→ **Page text**:

155th PA Vol. Inf.

Home | Unit History | Uniform | 155th PA Monument | 155th PA Photos | 155th PA Today | 155th PA Items | News | Reenactors | Links | Contact/Credits Page

155th's Uniform 1862-1863

Worn from the founding of the 155th PA Volunteers in September of 1862 and through Winter 1863. The 155th was issued standard union attire, consisting of a dark blue forge cap, a 9 Button Frock/Dress coat (thigh length coat) of the same color with blue piping, 4 Button Dark Blue Sack Coat, and light blue trousers, and brogans.

'Breaking Home Ties....'
Taken from: "Under the Maltese Cross"

Courtesy: Dave Clark
Shaun Grenan & Bob Cesca

155th's Uniform Early 1864-1865
"Pearson's Zouaves"
The information can be found on pages 223-226 in the Unit's History, "Under the Maltese Cross"

Photo by: Del Hilbert, VPS
155th PA Zouave Uniform

In Late 1863 Col. Kenner Garrard, of the 146th N.Y., wanted Regiments of his Brigade (2nd Brigade, 2nd Division, 5th Corp) to be skilled in the drill style of the Zouaves, modeled after the French Light Infantry. Skills to learn included, bayonet excercises, skirmish duties and target firing. In the winter of 1863 the General was so pleased that certain Regiments, including the 155th, were granted the French Zouave Uniform. The uniforms were altered French Chasseur a Pied uniforms, which had been ordered by the US Govt., but these uniforms proved to be to small for the soldiers they had been ordered for. The uniforms were altered with the yellow trimming, and yellow tombeauxs, which made for a very attractive looking uniform. The men of the 155th were also pleased, as this was a welcome change from the drab standard Union Uniforms they had worn since their enlistment. Colonel Pearson, who had became the Colonel previous fall (1863), worked the men hard to learn the new skills congratulated the whole Regiment when issued the new uniforms, in the evening of January 19th 1864.
The 155th would wear their attractive uniform for the rest of their service. Along of the 140th NY "Ryan's Zouaves", & the 146th NY "Garrards Tigers" the 155th became what would become part of the Zouave Brigade, Ayres' 1st Brigade of Griffin's 1st Division in the 5th Army Corp.
Issued on January 19, 1864, as described in the unit history, the uniform consisted of:
- A Red Fez with a blue tassel the Traditional Zouave Head Gear, and during parades or other occasions the men wore a turban in the Turkish style, a feature which the men commented on as being the greatest and most impressive part of the uniform.
-A French Army Blue Zouave Jacket, with yellow trim, and yellow tombeaus. The Jacket has rounded front with a false vest, with 9 buttons. There are two, maybe three versions of the 155th Zouave Uniform. The second version has a slight shift in color, and some have no false vest (or it was taken out), but has a "hook and eye" at the top of the jacket to keep it closed. With a homespun lining. A red maltese cross, representing the 1st division of the 5th Corp, was worn on the tombeaux. 
-It does seem as though some of the 155th soldiers chose to retain and wear their dark blue enlisted man's vest under their Zouave jacket
-A red wool flannel sash 10 inches or 8 inches wide and 10 feet long with yellow trim is also featured with the uniform worn around the waist. It is the same the one worn by the 146th NY. The sash did not have the triangle like the 5th NY and was rarely, if ever, worn with the ends "hanging out"

(Saved dataset items)
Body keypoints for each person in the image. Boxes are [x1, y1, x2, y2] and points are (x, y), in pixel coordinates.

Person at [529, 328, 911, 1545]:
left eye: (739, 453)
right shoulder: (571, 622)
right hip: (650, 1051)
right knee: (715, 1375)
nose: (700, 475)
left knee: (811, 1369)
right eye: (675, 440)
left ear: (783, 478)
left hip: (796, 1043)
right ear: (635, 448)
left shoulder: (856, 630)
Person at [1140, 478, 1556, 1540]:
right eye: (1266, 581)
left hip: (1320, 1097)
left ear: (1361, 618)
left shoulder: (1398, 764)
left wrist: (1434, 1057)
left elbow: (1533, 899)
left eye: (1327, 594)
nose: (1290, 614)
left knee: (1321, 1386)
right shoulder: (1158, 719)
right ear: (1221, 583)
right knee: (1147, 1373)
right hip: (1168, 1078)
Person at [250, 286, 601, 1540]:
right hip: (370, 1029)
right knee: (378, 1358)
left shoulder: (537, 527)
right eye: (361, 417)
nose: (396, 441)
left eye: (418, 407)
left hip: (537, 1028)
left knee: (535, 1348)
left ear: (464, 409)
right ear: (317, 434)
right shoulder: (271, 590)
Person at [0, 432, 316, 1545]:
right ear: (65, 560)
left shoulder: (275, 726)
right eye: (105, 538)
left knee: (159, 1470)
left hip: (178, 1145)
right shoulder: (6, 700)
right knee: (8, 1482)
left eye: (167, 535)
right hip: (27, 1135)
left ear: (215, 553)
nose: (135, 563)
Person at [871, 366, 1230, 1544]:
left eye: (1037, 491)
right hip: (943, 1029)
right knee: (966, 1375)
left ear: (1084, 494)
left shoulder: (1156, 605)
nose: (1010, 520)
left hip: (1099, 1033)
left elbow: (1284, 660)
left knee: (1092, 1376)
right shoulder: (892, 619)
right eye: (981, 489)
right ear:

→ **What you will do**:
A. Please list every piece of standard Union attire that the 155th uniform page says the regiment was issued from its founding in September of 1862 through Winter 1863.
B. According to the 155th uniform page, what date was the regiment issued its Zouave uniform?

→ **Answers for the exercise**:
A.
- A dark blue forge cap
- A 9 Button Frock/Dress coat (thigh length) of the same color with blue piping
- A 4 Button Dark Blue Sack Coat
- Light blue trousers
- Brogans

B. January 19, 1864, in the evening.